I have used firefox for years and never “sandboxed” it as i see it as a false sense of security.And i dont buy all that google chrome baloney about sandboxing etc as all chrome does is use the access controls already present on the operating system.Chrome by the way is stronger on linux than on windows.
[i]A Chinese attack group infected Forbes.com back in November in a watering hole attack targeting visitors working in the financial services and defense industries, according to two security companies.[/i]
Drive-by download pages are usually hosted on legitimate websites to which an attacker has posted exploit code. Attackers gain access to legitimate sites through intrusion or by posting malicious code to a poorly secured web form, like a comment field on a blog. Compromised sites can be hosted anywhere in the world and concern nearly any subject imaginable, making it difficult for even an experienced user to identify a compromised site from a list of search results. ...snip...
How on earth did the web survive without sandboxing we will never know…I really dont understand this obsession with sandboxing everything.
Why bother…?
My tip for all the sandboxing junkies is to install a virtual machine and be done with it… :o
Google chrome already provides a sandbox function so why would people suggest putting chrome in yet another sandbox.
My god this is getting ridiculous.
My point here is going to be that you may as well dump chrome and use any other browser if its going to be sandboxed anyway.

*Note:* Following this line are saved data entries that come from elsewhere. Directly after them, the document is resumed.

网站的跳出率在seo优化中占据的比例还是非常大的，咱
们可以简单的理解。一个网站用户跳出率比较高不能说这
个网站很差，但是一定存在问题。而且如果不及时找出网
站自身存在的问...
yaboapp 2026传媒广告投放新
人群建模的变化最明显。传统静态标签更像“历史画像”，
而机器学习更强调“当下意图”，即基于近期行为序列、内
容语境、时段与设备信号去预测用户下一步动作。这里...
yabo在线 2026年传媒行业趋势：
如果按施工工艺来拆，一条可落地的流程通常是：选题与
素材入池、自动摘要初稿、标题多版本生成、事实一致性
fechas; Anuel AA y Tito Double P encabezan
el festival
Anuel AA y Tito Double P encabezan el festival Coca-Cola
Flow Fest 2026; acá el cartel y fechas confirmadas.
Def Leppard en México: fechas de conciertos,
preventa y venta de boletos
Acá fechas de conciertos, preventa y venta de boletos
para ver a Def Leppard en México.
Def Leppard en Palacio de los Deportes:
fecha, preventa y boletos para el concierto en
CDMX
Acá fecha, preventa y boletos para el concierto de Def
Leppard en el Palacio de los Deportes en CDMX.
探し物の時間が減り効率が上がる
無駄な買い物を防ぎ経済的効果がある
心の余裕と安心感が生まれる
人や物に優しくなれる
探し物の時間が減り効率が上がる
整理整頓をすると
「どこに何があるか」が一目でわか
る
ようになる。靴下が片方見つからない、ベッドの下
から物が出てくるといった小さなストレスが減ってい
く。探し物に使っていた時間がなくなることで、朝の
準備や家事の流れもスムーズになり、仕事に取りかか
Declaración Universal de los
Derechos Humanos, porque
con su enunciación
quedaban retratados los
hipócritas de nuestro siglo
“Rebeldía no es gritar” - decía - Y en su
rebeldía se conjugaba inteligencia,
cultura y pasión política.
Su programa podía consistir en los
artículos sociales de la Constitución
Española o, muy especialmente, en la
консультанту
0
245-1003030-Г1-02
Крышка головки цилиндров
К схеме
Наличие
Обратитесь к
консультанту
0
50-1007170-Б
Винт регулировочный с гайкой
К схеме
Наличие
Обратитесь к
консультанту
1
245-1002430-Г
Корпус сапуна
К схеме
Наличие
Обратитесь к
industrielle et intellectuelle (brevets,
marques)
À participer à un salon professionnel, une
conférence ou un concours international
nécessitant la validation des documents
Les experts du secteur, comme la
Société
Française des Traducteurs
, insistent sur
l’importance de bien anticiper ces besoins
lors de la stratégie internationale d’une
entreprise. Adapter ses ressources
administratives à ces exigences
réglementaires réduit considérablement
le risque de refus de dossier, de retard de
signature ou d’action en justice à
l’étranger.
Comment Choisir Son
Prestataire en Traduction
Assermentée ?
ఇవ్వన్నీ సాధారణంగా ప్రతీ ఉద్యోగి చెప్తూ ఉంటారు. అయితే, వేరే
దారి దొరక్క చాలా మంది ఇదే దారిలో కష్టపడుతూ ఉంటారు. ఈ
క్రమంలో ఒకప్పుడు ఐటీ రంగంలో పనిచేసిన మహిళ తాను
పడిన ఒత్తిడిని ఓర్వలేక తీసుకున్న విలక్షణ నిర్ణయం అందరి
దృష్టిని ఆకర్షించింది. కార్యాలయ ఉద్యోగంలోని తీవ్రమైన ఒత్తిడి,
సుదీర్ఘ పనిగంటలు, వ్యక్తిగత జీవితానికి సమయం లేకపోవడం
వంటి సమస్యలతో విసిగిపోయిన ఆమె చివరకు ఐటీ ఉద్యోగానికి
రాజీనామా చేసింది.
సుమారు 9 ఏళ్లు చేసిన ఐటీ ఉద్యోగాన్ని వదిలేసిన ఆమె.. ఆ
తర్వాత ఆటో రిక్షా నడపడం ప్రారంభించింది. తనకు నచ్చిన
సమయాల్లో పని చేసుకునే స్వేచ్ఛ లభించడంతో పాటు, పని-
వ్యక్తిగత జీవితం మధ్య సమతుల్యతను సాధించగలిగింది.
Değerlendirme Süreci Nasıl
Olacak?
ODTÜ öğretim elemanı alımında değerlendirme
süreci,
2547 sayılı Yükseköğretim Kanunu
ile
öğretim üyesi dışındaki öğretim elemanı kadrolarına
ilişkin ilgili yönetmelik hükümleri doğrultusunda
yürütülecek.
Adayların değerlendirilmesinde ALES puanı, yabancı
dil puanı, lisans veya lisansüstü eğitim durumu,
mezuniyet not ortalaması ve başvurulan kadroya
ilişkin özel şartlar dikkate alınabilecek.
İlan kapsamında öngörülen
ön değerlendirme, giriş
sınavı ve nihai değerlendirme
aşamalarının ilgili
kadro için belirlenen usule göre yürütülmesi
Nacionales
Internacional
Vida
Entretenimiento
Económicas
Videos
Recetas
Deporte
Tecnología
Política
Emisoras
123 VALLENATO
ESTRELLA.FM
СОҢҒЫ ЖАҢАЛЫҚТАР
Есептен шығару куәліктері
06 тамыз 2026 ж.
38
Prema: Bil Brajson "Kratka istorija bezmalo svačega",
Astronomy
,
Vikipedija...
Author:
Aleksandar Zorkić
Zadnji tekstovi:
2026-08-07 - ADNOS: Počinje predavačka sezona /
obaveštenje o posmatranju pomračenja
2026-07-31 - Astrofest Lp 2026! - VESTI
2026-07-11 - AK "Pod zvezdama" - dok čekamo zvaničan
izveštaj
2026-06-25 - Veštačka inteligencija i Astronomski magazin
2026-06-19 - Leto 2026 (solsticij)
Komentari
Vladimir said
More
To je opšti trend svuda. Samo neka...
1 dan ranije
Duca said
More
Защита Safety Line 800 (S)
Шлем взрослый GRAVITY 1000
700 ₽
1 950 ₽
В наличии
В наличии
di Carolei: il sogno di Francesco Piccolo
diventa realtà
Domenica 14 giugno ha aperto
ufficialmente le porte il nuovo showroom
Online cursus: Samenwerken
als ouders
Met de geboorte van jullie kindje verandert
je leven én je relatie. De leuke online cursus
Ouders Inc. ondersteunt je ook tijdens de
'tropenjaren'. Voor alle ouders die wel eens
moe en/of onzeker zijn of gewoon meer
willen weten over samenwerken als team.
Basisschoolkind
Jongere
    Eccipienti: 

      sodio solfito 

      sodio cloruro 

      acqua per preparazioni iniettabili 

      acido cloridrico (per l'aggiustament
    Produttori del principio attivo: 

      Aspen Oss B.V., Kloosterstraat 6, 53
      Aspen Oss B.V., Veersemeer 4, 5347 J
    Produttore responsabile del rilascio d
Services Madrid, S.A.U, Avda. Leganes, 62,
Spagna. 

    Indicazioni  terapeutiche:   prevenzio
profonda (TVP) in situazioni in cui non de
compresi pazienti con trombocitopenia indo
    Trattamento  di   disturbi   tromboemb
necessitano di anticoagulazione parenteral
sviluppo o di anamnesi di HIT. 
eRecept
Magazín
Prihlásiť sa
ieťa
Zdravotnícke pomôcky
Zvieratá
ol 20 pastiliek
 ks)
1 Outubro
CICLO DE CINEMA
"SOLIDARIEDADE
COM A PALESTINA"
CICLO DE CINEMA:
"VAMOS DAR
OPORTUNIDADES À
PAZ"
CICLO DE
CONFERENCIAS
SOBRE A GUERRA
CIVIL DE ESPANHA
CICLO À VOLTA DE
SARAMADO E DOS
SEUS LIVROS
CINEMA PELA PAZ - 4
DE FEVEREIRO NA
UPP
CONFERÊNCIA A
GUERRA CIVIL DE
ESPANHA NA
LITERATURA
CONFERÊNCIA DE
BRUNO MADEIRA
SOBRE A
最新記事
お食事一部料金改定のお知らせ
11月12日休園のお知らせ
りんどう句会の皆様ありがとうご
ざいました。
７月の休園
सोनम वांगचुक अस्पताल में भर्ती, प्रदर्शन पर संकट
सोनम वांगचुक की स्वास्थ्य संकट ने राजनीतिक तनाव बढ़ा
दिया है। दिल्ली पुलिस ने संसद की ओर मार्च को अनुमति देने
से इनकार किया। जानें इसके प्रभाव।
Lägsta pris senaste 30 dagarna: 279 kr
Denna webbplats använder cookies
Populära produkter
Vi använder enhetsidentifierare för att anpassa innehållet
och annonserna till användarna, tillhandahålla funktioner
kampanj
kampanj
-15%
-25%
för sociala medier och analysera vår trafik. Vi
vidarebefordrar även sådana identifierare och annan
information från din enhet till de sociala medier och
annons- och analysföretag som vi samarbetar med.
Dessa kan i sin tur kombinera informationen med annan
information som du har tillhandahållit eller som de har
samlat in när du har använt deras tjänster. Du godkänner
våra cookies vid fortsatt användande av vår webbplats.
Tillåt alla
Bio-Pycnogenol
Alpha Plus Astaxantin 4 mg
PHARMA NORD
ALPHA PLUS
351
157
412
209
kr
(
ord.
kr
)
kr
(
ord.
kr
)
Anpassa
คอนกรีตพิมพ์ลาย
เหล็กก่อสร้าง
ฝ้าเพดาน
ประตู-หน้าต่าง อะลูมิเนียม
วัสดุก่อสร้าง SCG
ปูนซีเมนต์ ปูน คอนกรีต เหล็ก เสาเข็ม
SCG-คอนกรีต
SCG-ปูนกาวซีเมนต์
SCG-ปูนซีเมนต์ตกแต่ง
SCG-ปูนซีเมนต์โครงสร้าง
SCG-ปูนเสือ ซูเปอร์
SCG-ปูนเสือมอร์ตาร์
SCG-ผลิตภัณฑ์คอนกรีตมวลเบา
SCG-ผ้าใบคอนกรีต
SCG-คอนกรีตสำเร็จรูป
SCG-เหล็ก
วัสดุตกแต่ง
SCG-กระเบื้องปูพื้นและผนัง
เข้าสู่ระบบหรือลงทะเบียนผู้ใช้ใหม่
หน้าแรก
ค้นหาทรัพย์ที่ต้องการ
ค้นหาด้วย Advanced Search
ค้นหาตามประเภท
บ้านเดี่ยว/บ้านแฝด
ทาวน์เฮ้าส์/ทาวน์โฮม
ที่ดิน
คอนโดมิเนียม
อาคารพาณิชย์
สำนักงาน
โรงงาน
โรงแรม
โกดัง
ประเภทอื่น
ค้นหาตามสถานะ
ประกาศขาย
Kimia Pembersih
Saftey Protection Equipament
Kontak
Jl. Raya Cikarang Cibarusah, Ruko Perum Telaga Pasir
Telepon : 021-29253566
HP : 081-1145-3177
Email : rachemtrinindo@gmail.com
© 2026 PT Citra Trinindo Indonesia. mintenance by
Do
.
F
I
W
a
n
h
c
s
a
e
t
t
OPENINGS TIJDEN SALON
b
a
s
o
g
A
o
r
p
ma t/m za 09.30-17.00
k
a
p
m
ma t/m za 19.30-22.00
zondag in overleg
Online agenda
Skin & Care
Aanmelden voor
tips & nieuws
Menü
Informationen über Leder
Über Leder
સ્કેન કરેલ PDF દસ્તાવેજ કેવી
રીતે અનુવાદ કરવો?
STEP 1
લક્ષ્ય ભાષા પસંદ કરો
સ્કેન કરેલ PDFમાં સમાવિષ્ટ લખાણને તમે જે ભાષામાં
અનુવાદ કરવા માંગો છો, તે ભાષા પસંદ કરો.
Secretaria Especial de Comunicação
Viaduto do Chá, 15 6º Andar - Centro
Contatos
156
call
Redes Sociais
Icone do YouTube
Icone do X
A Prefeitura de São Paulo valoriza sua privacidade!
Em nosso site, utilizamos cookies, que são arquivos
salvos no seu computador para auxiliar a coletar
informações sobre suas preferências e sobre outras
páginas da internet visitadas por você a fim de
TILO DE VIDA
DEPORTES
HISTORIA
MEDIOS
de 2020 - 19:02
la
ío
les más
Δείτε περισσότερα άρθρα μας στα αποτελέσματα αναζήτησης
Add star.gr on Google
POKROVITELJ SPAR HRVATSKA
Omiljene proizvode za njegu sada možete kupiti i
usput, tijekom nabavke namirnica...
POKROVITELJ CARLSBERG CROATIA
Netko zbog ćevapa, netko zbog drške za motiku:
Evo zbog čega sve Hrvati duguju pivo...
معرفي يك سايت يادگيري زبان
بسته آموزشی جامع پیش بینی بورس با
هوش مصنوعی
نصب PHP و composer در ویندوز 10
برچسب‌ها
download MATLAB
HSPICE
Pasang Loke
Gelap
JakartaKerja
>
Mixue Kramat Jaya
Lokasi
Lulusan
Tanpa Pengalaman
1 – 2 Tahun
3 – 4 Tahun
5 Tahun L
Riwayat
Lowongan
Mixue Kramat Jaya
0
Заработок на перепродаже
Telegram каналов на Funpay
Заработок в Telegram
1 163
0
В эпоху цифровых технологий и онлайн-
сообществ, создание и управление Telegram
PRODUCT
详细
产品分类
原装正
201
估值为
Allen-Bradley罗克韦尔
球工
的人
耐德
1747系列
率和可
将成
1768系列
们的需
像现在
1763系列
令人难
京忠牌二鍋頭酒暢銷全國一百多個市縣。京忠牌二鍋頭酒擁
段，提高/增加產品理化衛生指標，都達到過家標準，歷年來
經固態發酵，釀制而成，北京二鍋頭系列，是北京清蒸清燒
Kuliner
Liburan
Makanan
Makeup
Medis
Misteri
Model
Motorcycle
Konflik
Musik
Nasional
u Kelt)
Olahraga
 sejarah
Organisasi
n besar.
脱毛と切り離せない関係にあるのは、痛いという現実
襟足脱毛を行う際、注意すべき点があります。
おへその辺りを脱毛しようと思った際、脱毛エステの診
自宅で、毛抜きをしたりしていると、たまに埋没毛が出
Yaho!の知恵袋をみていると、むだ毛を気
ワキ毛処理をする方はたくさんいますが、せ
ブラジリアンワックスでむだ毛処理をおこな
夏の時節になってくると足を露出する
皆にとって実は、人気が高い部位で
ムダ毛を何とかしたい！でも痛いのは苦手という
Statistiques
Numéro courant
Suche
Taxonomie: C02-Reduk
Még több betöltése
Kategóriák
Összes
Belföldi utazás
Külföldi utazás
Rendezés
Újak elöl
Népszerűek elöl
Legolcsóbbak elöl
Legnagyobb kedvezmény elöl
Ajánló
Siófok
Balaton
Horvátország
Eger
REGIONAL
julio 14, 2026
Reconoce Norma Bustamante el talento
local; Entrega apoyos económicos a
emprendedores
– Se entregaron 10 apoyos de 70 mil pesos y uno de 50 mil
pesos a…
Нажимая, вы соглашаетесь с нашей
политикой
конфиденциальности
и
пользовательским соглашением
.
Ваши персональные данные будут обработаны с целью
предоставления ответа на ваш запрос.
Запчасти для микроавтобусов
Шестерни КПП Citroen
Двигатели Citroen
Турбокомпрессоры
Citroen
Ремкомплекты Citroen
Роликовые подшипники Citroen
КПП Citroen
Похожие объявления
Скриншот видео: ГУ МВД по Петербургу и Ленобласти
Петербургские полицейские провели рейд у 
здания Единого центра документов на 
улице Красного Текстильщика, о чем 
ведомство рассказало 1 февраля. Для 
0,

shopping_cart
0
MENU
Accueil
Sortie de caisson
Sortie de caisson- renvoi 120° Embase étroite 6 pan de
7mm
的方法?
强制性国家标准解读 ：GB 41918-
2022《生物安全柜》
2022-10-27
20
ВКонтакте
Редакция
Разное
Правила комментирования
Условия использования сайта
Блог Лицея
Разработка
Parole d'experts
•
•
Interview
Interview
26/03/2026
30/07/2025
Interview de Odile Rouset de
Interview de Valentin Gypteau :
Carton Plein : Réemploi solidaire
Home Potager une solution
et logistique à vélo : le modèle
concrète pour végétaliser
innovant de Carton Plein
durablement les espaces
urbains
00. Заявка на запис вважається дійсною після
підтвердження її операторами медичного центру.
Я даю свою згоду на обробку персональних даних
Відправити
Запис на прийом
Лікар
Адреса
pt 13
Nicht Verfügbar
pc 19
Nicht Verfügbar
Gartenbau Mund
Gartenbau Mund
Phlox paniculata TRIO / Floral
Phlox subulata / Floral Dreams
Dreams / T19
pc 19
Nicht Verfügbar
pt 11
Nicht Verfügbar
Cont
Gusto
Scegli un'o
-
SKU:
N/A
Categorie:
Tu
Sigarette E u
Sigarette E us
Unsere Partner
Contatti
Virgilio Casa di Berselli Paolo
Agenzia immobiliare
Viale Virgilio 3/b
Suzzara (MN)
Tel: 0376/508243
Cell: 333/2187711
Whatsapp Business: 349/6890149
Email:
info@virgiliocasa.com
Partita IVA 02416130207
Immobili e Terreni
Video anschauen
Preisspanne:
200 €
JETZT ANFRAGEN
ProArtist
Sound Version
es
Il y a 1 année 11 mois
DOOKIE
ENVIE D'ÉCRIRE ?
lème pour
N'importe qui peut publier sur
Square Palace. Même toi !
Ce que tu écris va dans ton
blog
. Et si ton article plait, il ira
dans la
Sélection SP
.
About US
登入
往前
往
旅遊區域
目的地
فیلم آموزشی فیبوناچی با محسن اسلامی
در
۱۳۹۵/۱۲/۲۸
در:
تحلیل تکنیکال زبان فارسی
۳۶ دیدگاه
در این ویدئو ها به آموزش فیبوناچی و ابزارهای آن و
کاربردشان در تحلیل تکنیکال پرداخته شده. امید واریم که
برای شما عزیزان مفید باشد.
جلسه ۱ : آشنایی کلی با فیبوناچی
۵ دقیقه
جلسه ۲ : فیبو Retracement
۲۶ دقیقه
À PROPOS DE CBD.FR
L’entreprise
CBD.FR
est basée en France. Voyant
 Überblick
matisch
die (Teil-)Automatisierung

Maybe we should all pop over to the google forum and ask the developers why their sandbox is so ineffective that another sandbox by a 3rd party is required.
I guess that you haven’t been browsing the viruses and worms forum recently.
There have been lots of instances of Google Chrome being exploited and effecting the system - so its sandbox isn’t really protecting itself or the system.
On which operating system are these exploits occuring.?
The chrome sandbox is stronger on linux as it uses seccomp bpf filters.YAMA enforcing and namespace sandboxing.